__EXERCISE DATA__.
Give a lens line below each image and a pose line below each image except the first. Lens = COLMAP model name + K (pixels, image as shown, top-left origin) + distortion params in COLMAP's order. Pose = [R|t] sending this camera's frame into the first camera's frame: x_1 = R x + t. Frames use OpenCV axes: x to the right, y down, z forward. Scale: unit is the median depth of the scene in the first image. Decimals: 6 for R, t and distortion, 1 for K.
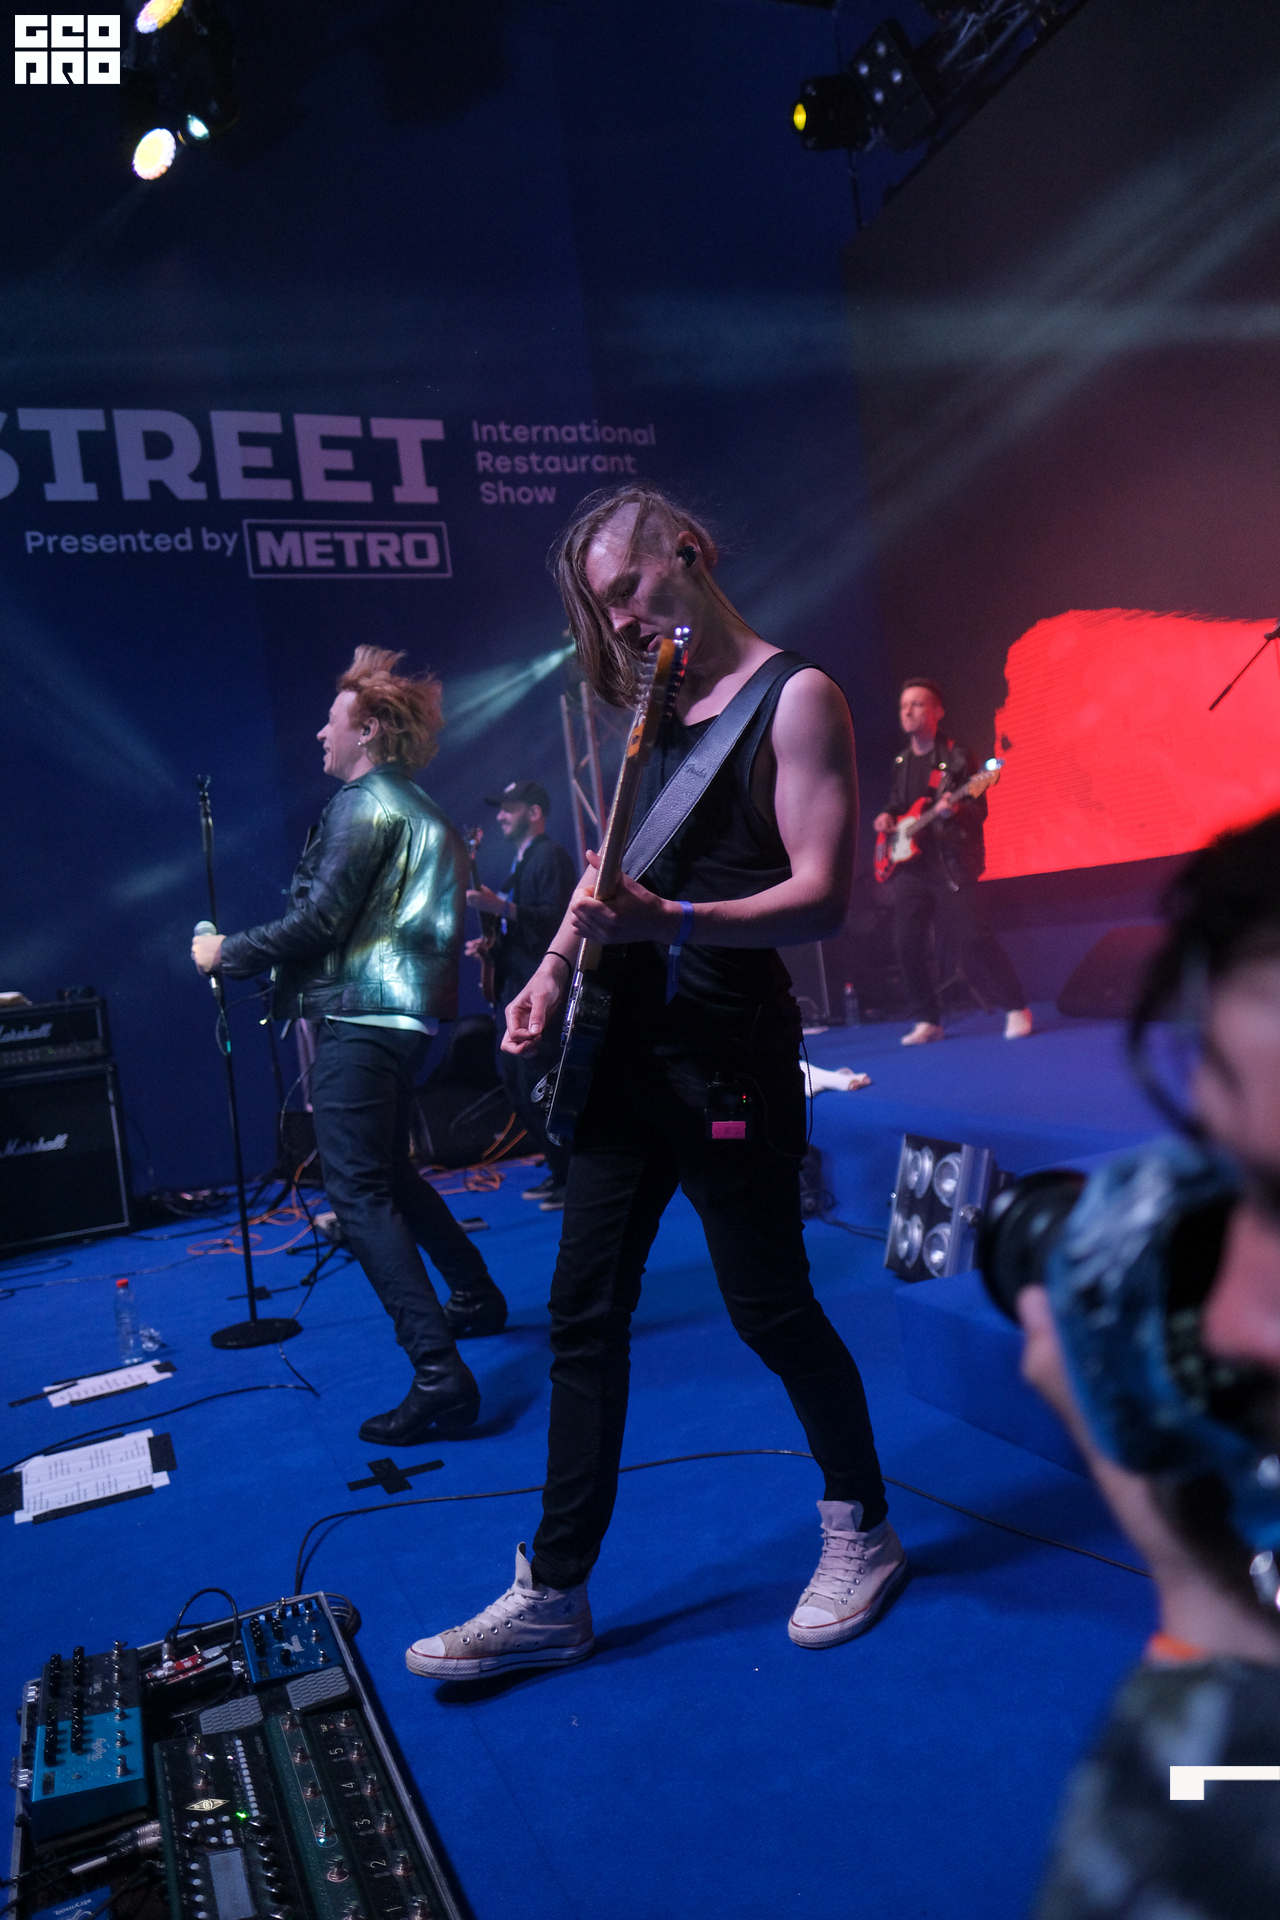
lens RADIAL K [[1351.0, 0, 637.1], [0, 1351.0, 944.5], [0, 0, 1]] dist [0.000701, -0.006793]
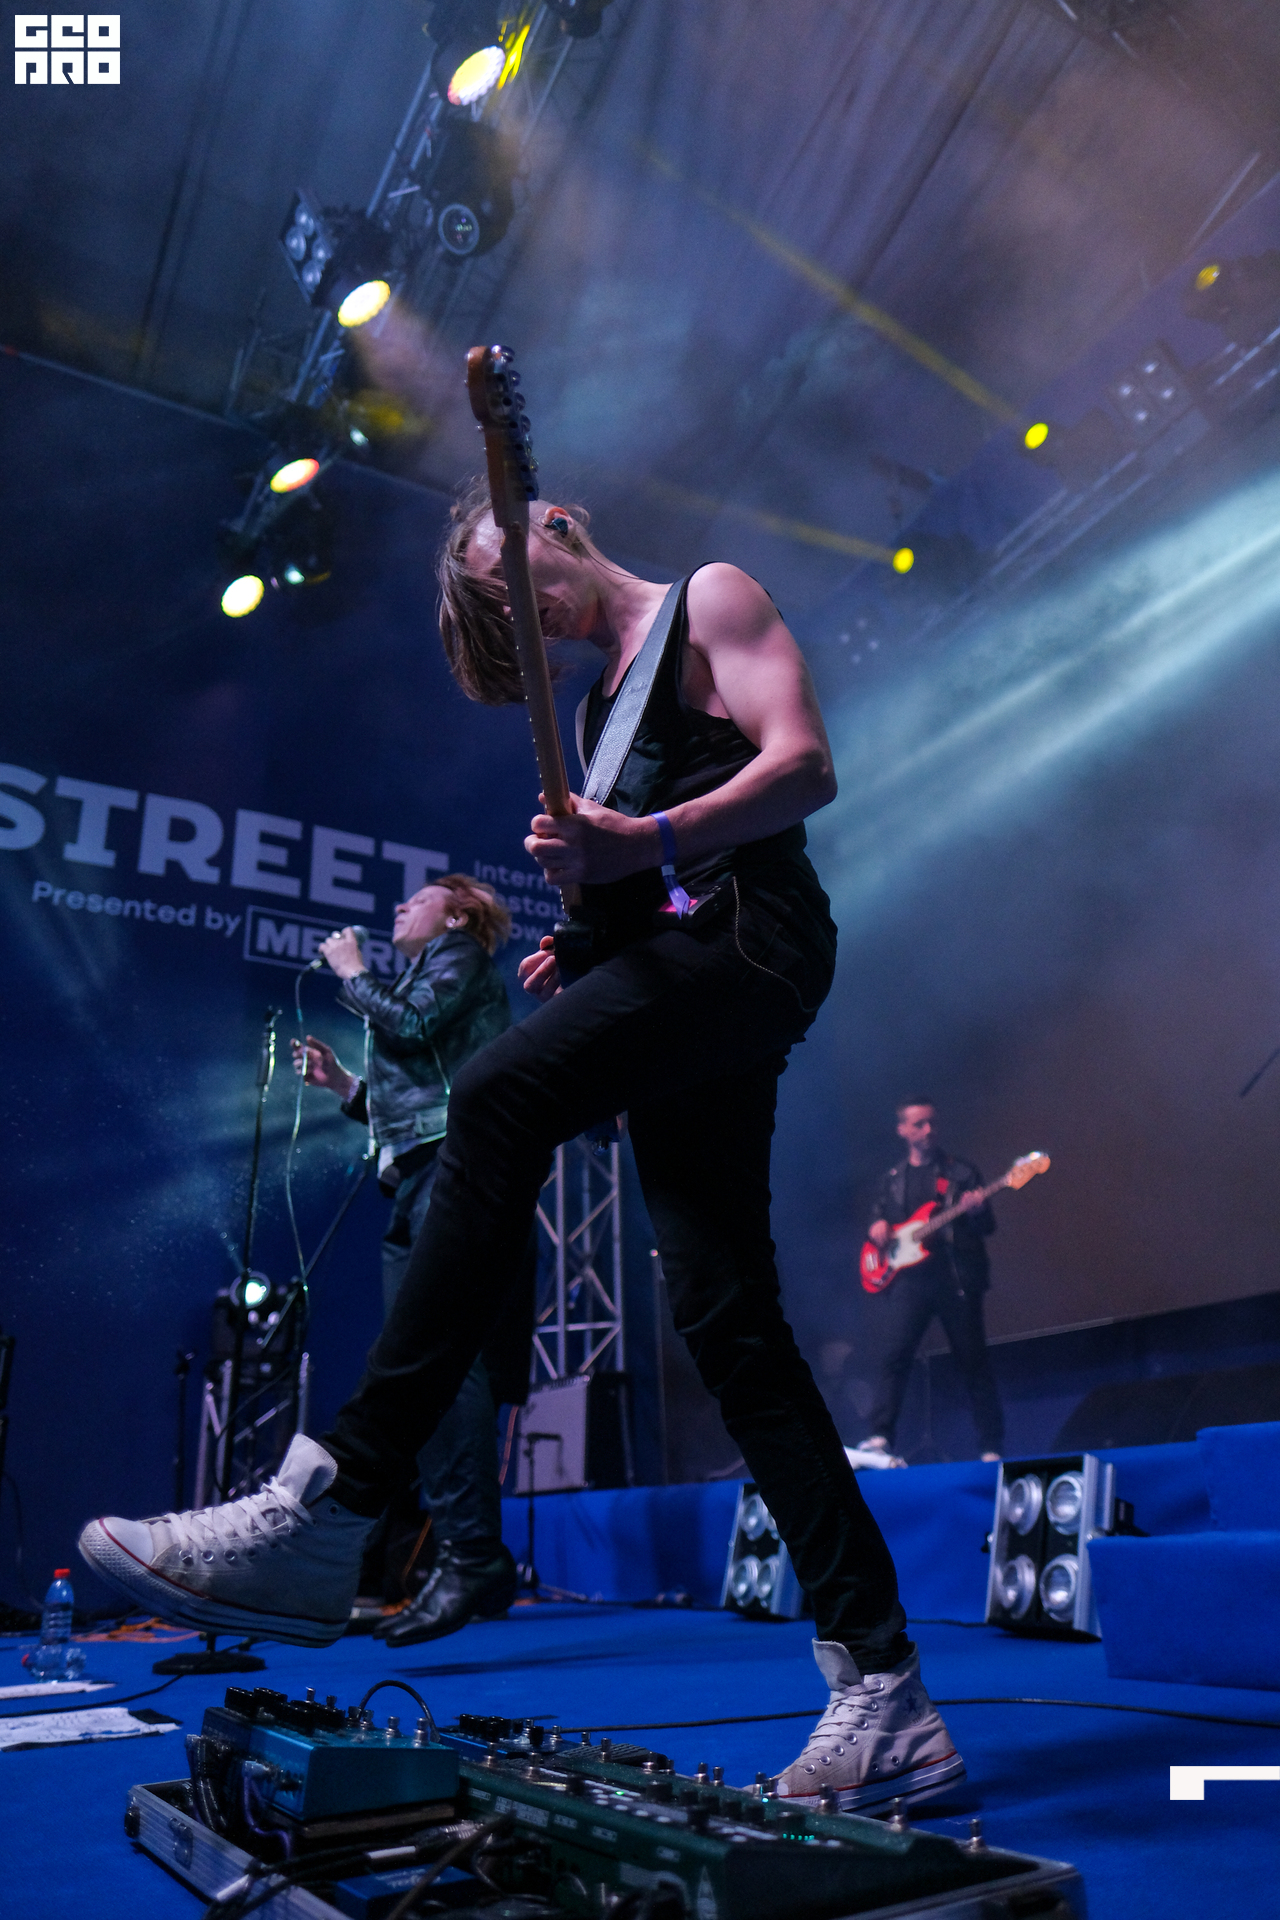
lens RADIAL K [[1351.0, 0, 637.1], [0, 1351.0, 944.5], [0, 0, 1]] dist [0.000701, -0.006793]
pose [[0.989020, 0.123678, 0.080887, -0.079506], [-0.079955, 0.908145, -0.410951, 0.110688], [-0.124283, 0.399971, 0.908062, 0.042350]]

__AIM OF THE TASK__.
Transcribe the listing verbatim, pictures excluded.

__ANSWER TO THIS PROBLEM__.
Give a lens line below each image and a pose line below each image except the first. Lens = COLMAP model name + K (pixels, image as shown, top-left origin) + distortion params in COLMAP's order. Pose = [R|t] sending this camera's frame into the first camera's frame: x_1 = R x + t. Frames use OpenCV axes: x to the right, y down, z forward. Scale: unit is the median depth of the scene in the first image. Decimals: 6 for R, t and distortion, 1 for K.
lens RADIAL K [[1351.0, 0, 637.1], [0, 1351.0, 944.5], [0, 0, 1]] dist [0.000701, -0.006793]
lens RADIAL K [[1351.0, 0, 637.1], [0, 1351.0, 944.5], [0, 0, 1]] dist [0.000701, -0.006793]
pose [[0.989020, 0.123678, 0.080887, -0.079506], [-0.079955, 0.908145, -0.410951, 0.110688], [-0.124283, 0.399971, 0.908062, 0.042350]]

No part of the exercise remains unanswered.